Working with the same goal set by the Paris Climate Agreement, which seeks to keep global warming under 1.5 degrees Celsius above pre-industrial levels and achieve net-zero carbon emissions by 2050, the IEA created a roadmap on how to transition to a carbon-free energy system while "ensuring stable and affordable energy supplies, providing universal energy access, and enabling robust economic growth." While that's somewhat code for "a pathway to profitability for Big Oil" — seeing as that is in large part who the IEA serves — it also appears to be pretty damn serious.

Heeding the IEA's call for an almost immediate halt to new coal and oil plants would significantly impact the short-term plans of companies like ExxonMobil, which was reportedly planning to increase its drilling and extraction operations despite the obvious need for a draw down. Shell, on the other hand, has pledged to achieve net-zero carbon emissions by 2050 with plans to decrease production from here on out — but that doesn't entirely preclude new investments, just a slow decline in them.
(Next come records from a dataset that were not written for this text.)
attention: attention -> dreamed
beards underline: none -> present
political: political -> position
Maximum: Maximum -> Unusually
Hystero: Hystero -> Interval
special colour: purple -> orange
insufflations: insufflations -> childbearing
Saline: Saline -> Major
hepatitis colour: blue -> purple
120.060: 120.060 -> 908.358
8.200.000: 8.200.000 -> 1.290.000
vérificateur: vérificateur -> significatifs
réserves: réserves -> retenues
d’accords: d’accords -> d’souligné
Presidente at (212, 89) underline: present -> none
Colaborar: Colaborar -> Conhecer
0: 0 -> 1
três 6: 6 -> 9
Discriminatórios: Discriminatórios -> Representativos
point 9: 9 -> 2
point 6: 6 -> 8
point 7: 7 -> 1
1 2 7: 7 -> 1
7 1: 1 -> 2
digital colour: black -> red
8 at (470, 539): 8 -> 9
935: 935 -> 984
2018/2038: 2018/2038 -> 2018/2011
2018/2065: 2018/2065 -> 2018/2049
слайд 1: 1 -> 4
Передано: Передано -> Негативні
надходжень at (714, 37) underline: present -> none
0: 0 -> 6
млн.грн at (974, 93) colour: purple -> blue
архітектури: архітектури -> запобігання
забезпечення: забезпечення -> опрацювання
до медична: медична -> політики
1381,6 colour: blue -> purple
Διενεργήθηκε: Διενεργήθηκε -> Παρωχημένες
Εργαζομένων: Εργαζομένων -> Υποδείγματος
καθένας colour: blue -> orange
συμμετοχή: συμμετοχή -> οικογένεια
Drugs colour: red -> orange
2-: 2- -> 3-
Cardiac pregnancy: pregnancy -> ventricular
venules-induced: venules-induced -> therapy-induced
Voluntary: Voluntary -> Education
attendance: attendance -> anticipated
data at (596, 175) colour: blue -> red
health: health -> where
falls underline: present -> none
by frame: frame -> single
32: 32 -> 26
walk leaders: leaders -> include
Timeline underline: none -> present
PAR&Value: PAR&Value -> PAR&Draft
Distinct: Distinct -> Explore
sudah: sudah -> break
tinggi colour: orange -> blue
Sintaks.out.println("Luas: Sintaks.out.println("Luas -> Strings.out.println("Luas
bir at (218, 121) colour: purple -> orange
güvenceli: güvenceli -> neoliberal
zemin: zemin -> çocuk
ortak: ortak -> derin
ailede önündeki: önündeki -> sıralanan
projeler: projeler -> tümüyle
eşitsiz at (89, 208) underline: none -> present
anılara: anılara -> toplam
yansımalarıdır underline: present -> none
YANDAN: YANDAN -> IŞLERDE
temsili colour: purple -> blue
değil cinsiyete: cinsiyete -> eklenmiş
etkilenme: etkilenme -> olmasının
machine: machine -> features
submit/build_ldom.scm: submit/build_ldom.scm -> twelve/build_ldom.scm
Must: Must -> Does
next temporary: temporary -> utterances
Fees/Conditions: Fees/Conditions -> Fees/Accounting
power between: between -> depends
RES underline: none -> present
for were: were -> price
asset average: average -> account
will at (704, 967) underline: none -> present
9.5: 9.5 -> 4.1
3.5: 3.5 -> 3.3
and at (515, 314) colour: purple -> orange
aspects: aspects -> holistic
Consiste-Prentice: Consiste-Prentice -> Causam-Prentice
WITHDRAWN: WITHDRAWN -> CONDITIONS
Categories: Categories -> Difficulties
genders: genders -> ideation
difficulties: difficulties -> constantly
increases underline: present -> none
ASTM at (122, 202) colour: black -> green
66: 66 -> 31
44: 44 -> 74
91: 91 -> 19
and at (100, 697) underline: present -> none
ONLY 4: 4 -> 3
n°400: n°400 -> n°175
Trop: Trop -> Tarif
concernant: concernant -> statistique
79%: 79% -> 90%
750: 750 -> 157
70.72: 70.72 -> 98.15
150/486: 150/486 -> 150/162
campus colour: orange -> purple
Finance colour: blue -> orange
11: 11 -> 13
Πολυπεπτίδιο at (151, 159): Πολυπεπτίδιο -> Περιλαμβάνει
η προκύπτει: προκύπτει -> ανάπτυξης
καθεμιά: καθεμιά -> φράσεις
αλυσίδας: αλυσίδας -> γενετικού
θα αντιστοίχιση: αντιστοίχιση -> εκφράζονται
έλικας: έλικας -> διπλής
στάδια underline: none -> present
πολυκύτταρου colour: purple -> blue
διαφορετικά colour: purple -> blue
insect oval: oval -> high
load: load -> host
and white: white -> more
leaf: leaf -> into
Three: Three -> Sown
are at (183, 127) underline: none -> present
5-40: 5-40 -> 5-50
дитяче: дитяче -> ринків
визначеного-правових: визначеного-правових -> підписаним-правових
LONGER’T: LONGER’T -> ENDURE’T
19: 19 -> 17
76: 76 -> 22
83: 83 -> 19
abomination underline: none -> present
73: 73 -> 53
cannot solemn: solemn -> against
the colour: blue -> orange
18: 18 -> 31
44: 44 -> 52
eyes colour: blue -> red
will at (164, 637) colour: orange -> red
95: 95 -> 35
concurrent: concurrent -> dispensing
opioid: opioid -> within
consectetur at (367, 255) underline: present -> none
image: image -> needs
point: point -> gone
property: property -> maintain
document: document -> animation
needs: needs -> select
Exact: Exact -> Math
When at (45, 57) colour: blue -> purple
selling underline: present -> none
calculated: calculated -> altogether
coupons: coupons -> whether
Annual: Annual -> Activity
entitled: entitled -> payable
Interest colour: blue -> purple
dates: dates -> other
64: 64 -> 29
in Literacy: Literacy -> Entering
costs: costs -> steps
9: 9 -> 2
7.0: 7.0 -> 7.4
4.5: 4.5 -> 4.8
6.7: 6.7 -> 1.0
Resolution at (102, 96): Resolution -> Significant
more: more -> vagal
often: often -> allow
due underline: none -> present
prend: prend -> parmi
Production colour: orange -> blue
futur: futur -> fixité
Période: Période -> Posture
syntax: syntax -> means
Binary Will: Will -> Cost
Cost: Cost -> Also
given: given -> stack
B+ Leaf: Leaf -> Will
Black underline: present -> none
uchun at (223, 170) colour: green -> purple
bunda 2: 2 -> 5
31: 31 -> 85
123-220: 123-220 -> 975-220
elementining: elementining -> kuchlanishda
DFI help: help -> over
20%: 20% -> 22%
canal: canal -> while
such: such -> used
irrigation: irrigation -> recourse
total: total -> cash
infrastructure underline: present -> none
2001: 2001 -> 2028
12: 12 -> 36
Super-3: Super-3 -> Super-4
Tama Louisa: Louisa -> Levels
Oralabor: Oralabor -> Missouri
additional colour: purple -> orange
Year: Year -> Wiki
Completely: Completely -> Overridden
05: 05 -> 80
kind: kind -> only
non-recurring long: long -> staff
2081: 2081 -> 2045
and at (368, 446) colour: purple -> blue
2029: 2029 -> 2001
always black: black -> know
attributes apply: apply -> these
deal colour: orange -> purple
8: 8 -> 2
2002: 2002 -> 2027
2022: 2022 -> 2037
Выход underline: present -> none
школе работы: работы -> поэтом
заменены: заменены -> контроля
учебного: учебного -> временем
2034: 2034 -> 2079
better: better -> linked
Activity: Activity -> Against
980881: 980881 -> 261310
And the IEA report says these slow-rolling tactics will not suffice. Instead, Big Oil has to stop planning new fossil fuel extraction projects, and banks have to stop funding them. Financial institutions have poured more than $3.8 trillion into fossil fuel projects since the Paris Climate Agreement went into effect, according to The Guardian. That's going to have come to an end — and fast.

The IEA has some ideas on where the cash can go instead. The organization's roadmap calls for massive investments in both solar and wind power, indicating that we need to quadruple our current level of energy production from these renewable sources by 2030 in order to reach net-zero emissions. Doing so, the report notes, will require the equivalent of "installing the world’s current largest solar park roughly every day" in order to meet this goal. That, in turn, will help hit another checkpoint: getting the global electricity sector to net-zero emissions by 2040.

The report also sets a hard deadline for ending the sales of new combustion engine vehicles: By 2035, the IEA says, all new cars sold should be electric. That's on track with some existing goals, including one set by California last year that will ban gas-powered vehicle sales starting in 2035. Several countries, including Japan and the United Kingdom, have similarly planned to phase out combustion cars by that year.

The IEA's ideas aren't groundbreaking — but the fact that they're basically in line with what many scientists and environmental advocates are also calling for is a big deal. The IEA was formed in the 1970s following the global oil crisis and was tasked by industrial countries with addressing oil production shortages and disruptions. Historically, the organization has been much more invested in protecting the interests of the fossil fuel industry than the health of the planet. Over the years, they've been accused of downplaying the climate crisis, intentionally underestimating renewable energy sources, and distorting data to serve the interests of oil-rich countries.

The new net-zero roadmap from the IEA represents a major change in its approach — which just might also represent a larger turning of the tide. Thirty countries, including major carbon emitters like the U.S., are members of the organization and rely on the IEA as an energy policy advisor. Of course, the existence of the IEA's new report doesn't mean every country will adopt its roadmap — in fact, Asian energy officials have already rejected it, according to Reuters. But the IEA has the ear of the fossil fuel sector and of policymakers around the world, including in the U.S., India, and China. The organization's recommendations have been used in the past to justify everything from oil drilling in Alaska to expanding oil pipelines. Now that the IEA is calling for a draw down in these types of projects, it will be interesting to see if the same companies that happily cite the organization for expanding fossil fuel reliance will continue to follow its recommendations or will suddenly shun them.